**TASK PROMPT:** Count the lines below that contain the word "muscles" and give only that number.

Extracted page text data

[Start of Attachment]

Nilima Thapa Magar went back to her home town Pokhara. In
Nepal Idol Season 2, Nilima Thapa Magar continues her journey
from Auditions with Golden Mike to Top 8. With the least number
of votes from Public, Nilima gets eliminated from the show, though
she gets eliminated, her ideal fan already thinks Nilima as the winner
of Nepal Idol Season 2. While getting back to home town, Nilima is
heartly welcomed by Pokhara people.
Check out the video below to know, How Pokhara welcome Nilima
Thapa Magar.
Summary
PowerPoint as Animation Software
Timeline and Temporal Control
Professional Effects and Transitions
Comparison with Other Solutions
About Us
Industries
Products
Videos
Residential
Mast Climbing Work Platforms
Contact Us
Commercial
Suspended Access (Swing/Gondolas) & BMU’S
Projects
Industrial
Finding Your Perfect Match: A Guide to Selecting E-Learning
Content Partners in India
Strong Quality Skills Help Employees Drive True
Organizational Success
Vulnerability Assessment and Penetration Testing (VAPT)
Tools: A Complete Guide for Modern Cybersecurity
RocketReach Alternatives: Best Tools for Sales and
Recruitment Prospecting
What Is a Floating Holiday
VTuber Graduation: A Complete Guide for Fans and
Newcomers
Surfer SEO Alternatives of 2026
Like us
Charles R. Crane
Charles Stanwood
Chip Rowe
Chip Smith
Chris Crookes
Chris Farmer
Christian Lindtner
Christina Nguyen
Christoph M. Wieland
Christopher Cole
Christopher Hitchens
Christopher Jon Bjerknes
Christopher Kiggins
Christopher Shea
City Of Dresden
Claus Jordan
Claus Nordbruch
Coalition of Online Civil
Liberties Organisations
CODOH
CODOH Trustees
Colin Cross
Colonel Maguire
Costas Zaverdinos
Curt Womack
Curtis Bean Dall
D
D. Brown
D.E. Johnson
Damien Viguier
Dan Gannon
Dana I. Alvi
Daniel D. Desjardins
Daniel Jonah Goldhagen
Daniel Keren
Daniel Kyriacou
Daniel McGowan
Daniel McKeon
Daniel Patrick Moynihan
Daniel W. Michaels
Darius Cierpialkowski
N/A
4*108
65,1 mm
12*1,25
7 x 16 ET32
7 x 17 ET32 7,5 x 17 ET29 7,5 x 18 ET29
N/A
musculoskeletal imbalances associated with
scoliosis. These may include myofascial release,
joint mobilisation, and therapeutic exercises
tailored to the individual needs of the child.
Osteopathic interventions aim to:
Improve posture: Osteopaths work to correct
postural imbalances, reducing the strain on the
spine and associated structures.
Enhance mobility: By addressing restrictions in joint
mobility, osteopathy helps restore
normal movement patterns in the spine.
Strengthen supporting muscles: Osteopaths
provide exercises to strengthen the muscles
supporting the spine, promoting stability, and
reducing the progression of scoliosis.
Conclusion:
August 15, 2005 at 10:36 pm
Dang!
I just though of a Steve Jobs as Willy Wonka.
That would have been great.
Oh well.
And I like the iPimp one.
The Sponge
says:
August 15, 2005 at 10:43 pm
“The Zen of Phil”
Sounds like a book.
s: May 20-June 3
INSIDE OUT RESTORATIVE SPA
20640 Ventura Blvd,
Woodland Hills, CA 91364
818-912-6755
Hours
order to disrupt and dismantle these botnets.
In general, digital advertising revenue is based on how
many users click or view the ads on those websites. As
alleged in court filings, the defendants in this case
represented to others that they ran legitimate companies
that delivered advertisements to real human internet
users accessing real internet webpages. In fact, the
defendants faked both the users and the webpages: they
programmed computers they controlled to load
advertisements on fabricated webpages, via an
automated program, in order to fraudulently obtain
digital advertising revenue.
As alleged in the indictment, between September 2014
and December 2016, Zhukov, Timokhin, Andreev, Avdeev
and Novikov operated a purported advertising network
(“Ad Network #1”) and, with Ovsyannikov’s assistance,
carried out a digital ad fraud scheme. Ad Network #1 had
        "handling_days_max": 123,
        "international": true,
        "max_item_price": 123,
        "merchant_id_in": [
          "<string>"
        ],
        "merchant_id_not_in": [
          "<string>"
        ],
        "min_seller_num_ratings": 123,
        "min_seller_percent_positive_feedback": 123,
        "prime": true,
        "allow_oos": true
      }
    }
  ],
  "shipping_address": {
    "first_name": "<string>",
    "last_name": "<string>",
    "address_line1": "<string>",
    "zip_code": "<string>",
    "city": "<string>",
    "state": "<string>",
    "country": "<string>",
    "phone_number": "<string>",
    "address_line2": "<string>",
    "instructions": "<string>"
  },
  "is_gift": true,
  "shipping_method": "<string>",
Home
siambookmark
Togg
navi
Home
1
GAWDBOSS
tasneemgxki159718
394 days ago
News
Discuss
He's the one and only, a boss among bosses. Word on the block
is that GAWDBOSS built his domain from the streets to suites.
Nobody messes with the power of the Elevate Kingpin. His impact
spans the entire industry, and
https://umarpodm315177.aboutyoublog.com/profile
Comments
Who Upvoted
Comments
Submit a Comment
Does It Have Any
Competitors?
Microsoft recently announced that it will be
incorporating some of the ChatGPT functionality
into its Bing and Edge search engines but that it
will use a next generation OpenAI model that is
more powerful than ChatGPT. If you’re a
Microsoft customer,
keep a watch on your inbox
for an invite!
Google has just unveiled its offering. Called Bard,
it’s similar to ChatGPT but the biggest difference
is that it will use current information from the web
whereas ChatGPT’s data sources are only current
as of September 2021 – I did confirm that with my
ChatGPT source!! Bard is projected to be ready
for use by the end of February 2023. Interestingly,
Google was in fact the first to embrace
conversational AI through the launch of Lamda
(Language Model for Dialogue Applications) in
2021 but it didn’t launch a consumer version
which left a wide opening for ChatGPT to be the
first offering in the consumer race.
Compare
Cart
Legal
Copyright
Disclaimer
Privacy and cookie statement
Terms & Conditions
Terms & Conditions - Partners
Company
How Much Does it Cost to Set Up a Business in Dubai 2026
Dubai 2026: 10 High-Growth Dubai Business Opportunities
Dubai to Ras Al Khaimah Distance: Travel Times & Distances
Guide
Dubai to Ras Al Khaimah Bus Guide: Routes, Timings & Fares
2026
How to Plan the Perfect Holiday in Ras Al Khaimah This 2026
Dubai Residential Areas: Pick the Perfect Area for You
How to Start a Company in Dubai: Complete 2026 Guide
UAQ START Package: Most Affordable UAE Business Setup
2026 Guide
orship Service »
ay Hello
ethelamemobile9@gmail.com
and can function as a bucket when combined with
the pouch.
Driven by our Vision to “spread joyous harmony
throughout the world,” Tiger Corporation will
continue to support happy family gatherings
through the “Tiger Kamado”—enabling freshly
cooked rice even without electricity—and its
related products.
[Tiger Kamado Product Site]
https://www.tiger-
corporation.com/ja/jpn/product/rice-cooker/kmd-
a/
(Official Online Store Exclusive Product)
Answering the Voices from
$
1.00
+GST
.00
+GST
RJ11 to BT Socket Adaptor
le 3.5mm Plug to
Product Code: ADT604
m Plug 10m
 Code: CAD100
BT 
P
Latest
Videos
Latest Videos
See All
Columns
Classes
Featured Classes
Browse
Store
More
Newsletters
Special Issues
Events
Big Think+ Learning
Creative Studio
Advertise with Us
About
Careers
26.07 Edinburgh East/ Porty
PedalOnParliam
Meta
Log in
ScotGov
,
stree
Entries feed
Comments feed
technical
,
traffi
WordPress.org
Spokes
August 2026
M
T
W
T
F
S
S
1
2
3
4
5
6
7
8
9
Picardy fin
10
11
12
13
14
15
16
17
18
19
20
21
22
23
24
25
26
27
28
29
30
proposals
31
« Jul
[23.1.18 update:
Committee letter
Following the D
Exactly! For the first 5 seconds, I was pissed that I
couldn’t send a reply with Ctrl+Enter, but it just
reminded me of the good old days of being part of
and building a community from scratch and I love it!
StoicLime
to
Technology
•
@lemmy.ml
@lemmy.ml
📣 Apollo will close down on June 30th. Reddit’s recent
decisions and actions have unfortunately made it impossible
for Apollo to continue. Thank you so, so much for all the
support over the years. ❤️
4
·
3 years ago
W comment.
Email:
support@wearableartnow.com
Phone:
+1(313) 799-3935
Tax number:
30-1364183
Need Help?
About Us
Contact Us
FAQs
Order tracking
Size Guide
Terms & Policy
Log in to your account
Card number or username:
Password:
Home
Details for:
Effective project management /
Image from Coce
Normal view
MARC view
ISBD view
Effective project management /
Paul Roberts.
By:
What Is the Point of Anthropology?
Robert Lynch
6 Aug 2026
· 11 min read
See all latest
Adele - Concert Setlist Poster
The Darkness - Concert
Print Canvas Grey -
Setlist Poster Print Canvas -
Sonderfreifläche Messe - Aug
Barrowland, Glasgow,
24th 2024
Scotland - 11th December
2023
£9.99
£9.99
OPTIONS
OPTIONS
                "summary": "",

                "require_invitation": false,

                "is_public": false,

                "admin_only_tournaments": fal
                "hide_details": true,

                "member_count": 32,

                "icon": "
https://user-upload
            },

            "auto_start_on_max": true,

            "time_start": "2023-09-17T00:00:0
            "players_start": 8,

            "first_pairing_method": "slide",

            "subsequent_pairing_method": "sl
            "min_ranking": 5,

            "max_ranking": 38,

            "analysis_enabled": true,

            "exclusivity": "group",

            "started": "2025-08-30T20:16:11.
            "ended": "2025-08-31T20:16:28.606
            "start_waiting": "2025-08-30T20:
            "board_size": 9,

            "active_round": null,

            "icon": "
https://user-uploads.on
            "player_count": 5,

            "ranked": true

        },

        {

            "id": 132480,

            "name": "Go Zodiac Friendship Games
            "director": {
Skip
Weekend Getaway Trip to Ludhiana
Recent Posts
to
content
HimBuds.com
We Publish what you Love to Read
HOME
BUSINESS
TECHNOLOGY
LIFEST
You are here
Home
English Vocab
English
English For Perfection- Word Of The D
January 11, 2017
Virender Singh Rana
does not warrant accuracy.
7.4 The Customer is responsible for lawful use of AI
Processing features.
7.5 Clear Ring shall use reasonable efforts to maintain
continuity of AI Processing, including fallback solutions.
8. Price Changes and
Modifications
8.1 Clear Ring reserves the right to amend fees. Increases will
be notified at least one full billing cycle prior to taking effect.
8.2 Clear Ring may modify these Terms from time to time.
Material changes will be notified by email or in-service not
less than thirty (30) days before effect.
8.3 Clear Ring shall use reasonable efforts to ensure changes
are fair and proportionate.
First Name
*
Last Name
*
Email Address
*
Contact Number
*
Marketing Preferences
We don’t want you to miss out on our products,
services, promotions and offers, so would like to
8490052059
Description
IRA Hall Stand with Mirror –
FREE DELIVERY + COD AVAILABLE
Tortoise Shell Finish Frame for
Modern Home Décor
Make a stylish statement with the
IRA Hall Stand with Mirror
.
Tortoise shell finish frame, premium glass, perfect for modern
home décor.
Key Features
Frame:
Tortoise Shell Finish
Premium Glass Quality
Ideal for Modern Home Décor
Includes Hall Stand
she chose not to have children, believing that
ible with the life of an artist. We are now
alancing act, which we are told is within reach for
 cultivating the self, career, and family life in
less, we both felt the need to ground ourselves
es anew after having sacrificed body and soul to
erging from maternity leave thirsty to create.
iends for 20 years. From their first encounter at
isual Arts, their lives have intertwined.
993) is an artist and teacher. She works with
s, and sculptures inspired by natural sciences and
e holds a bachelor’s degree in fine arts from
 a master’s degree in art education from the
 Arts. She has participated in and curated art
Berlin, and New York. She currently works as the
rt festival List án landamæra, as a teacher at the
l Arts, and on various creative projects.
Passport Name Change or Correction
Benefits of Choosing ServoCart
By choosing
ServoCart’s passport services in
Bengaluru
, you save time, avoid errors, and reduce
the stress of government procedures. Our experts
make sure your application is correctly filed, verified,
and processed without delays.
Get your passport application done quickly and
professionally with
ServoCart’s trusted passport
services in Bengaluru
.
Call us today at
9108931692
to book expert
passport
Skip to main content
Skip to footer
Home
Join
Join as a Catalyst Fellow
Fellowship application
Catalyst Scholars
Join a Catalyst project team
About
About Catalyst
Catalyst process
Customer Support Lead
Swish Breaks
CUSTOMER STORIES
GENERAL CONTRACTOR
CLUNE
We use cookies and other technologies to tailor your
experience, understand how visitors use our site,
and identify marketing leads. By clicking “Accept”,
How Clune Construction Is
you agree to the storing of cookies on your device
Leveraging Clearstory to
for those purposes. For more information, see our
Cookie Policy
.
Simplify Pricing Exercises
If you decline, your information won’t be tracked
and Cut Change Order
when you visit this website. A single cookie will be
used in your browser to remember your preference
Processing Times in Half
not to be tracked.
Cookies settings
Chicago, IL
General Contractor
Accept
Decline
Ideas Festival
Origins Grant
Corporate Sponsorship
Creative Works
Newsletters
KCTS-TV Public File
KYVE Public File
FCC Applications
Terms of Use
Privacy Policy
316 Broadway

[End of Attachment]

**EXERCISE SOLUTION:** 2